▶ _About this exercise_: Continue the Codeforces solution write-up on checking whether a distance matrix comes from a tree, picking up after the last line of its code.

▶ _Quoted passage_:

==============================

Problem - D - Codeforces
First we will have to take away apparently wrong cases, where
dis[ i ][ i ] != 0 or dis[ i ][ j ] == 0 for i != j, or if dis[ i ][ j ] != dis[ j ][ i ].
We will find that we are willing to make a tree, so the shortest path between each pair of vertices must be unique. That means, if we take the minimum spanning tree from the given adjacency matrix, it should be able to describe exactly the same distance matrix, otherwise it will imply that the matrix cannot be formed by a tree. So we will only have to get the mst O( n ^ 2 lg n ), then get the distance matrix from it with O( n ^ 2 ) by DFS or BFS.
And be careful with the case where there is only one vertex.

#include <bits/stdc++.h>
using namespace std;
const int MAXN = 2e3 + 3;
const int MAXD = 1e9 + 9;
typedef pair< int, int > pii;

int n;
int d[ MAXN ][ MAXN ];

struct Edge{
    int u, v, w;
    Edge( int _u = -1, int _v = -1, int _w = -1 ):
        u(_u), v(_v), w(_w){}
    bool operator < ( const Edge &oth ) const{
        return w < oth.w;
    }
};

int es_cnt;
Edge es[ MAXN * MAXN ];
vector< Edge > G[ MAXN ];

struct UnionFind{
    int fa[ MAXN ];
    void init( int _n ){
        for( int i = 0; i < _n; ++i )

==============================

▶ _Provided material_:
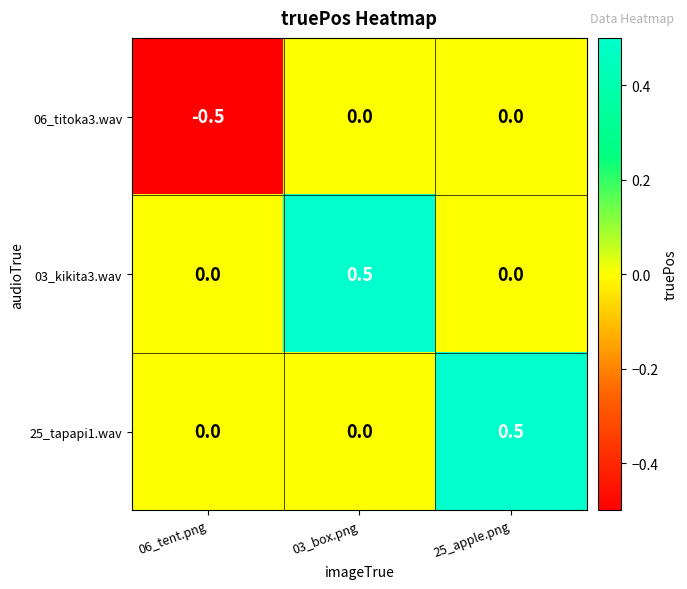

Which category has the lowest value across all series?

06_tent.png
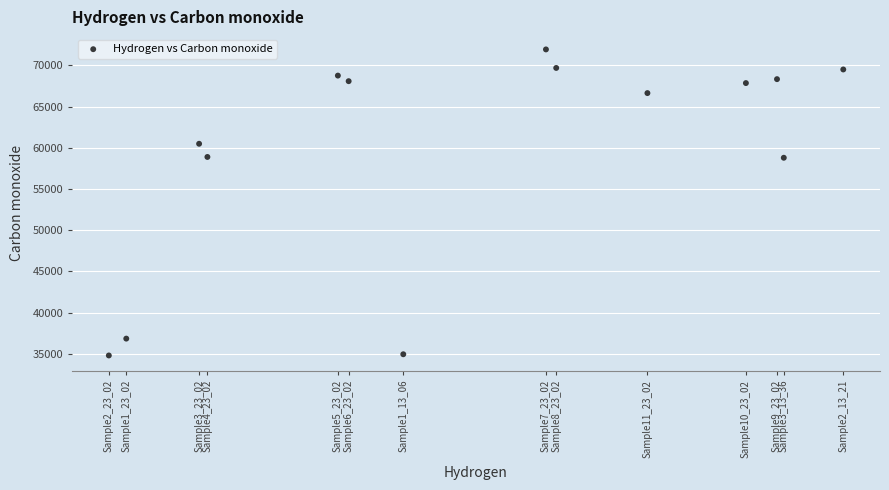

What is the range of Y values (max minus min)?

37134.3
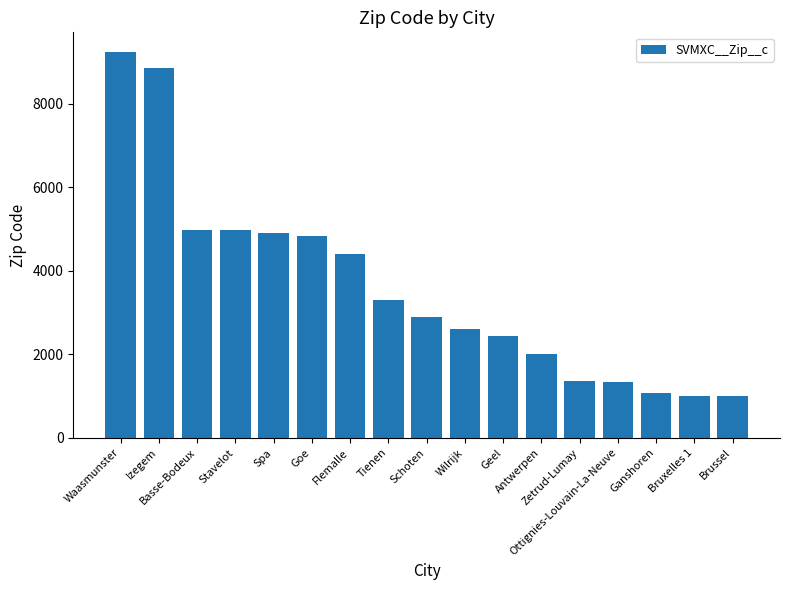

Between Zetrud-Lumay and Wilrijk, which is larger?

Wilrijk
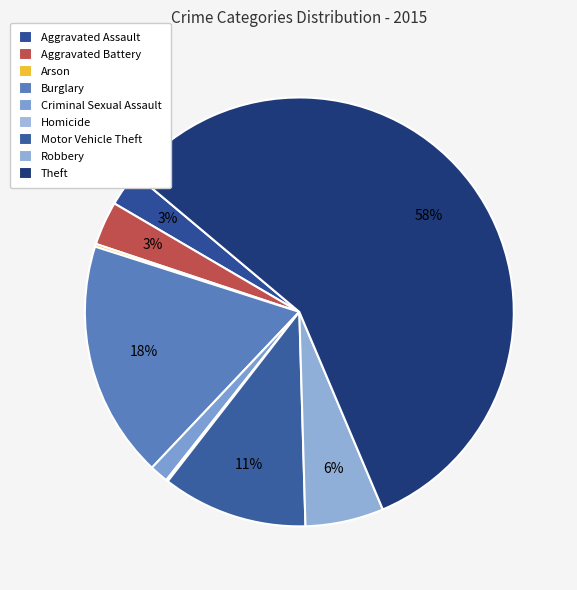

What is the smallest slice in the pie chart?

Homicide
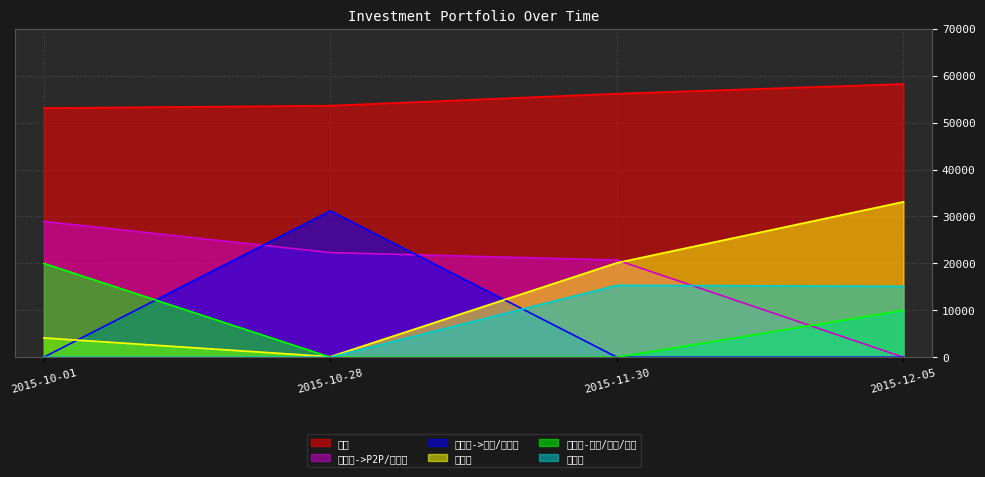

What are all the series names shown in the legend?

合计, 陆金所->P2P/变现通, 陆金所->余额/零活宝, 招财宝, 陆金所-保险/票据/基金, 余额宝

==============================

▶ _Answer box_:
            fa[ i ] = i;
    }
    int find( int x ){ return fa[ x ] == x ? x : fa[ x ] = find( fa[ x ] ); }
    bool unite( int x, int y ){
        int a = find( x );
        int b = find( y );
        if( a == b ) return false;
        fa[ a ] = b; return true;
    }
} uf;

struct MST{
    int chose_cnt;
    vector< Edge > chose[ MAXN ];
    int dis[ MAXN ][ MAXN ];
    void solve(){
        uf.init( n );
        sort( es, es + es_cnt );
        for( int i = 0; i < es_cnt; ++i ){
            int u = es[ i ].u;
            int v = es[ i ].v;
            int w = es[ i ].w;
            if( uf.unite( u, v ) ){
                chose[ u ].push_back( Edge( u, v, w ) );
                chose[ v ].push_back( Edge( v, u, w ) );
                if( ++chose_cnt == n - 1 )
                    return;
            }
        }
        assert( false );
    }
    void dfs( int u, int fa, int w, vector< int > &vis ){
        for( int v : vis )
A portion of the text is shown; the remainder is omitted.